Winston Churchill once famously said - 'if you're going through hell, keep going'. And this is exactly what I did. I kept going. And I read, and researched, and discovered, and read some more. I wanted to find out as much as I could about this condition and about the mind and mental health - knowledge is power right? On the way down this path I not only found many ways to manage my mental health but I also got to know my own mind and body better than I ever have before. Its an enlightening experience!

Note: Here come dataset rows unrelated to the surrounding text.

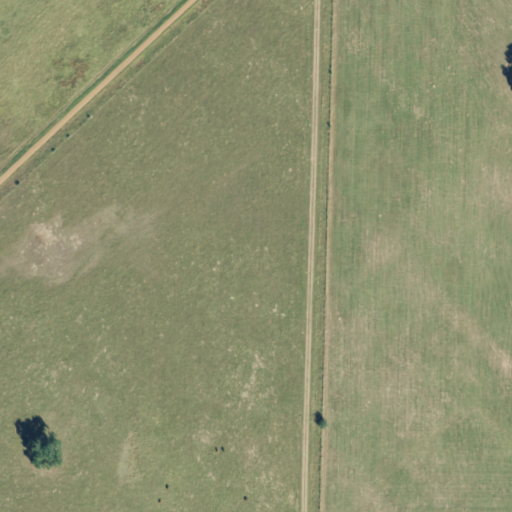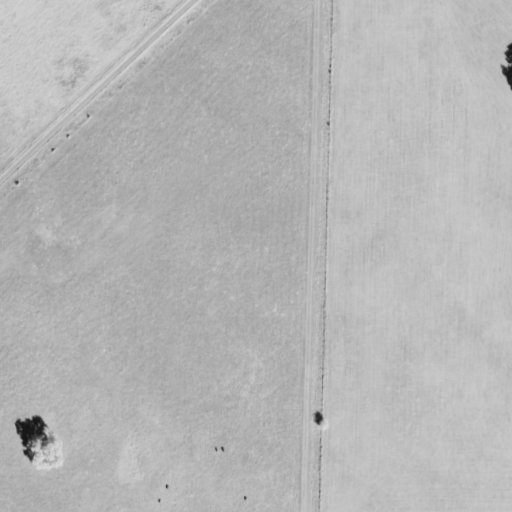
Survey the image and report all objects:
road: (300, 256)
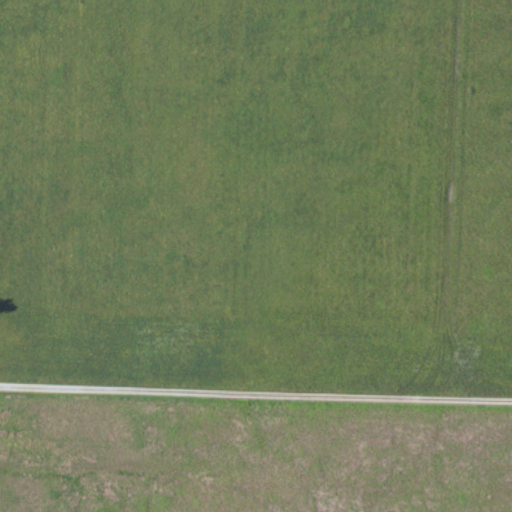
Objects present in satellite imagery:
road: (256, 332)
road: (256, 386)
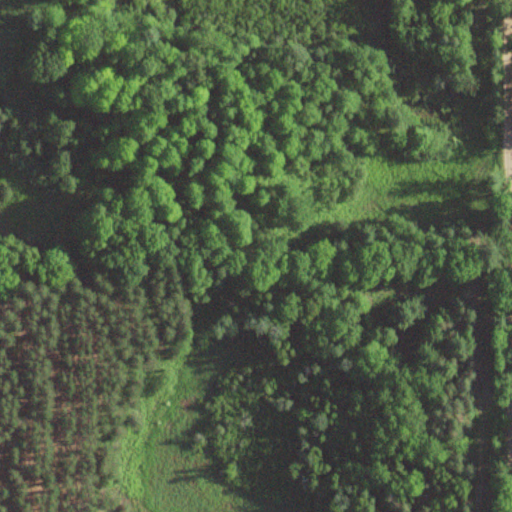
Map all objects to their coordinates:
road: (510, 120)
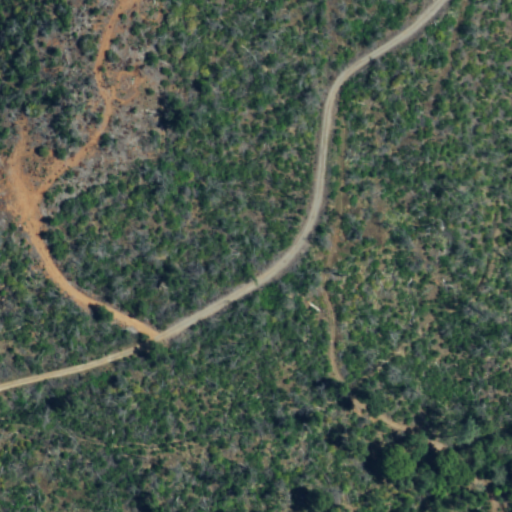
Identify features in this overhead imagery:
road: (281, 247)
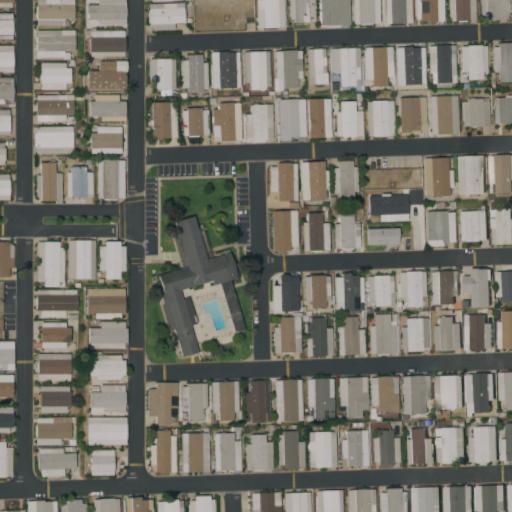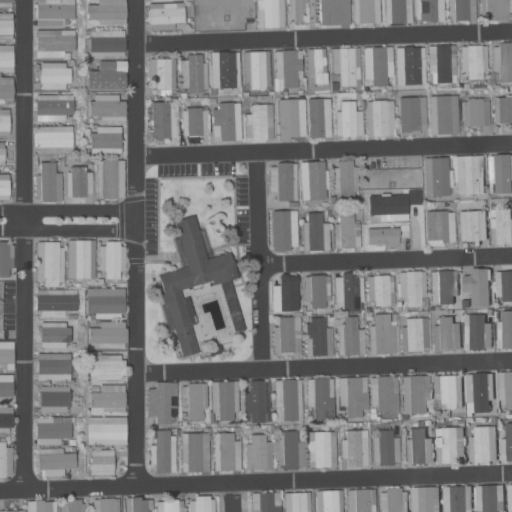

Although recovery and continued well-being takes a lot of hard work, dedication and commitment, I am now thankful for my struggle, as without it I wouldn't have stumbled across my strength.

I know for sure I will still get very low and very high in life, but I've finally been able to accept the fact that sensitive is just how I was made, that I don't have to hide it and I don't have to fix it. I'm not broken. If anything I believe this has enhanced my life. Had I not had my diagnosis then I wouldn't have been on this continuing journey of discovery. I honestly believe that we are all exactly who, what and where we are supposed to be at every given time in life. I would even go as far to say that I feel blessed. Although it is both a blessing and a curse to feel everything so deeply!

I'm stronger now because I have had to be, I'm smarter because of the mistakes I've made and I'm happier because of the sadness I've known. But the best thing is that I'm now wiser because of all I have learnt.

Choosing to be positive and having a grateful attitude determines how your life will become. Positive people visit the dark side at times, we just don't move in! What a wonderful thought it is that some of our best days haven't happened yet?!

And if I could tell you one thing it would be: You are never as broken as you think you are. Sure, you may have a couple of scars and a few bad memories, but all great heroes do.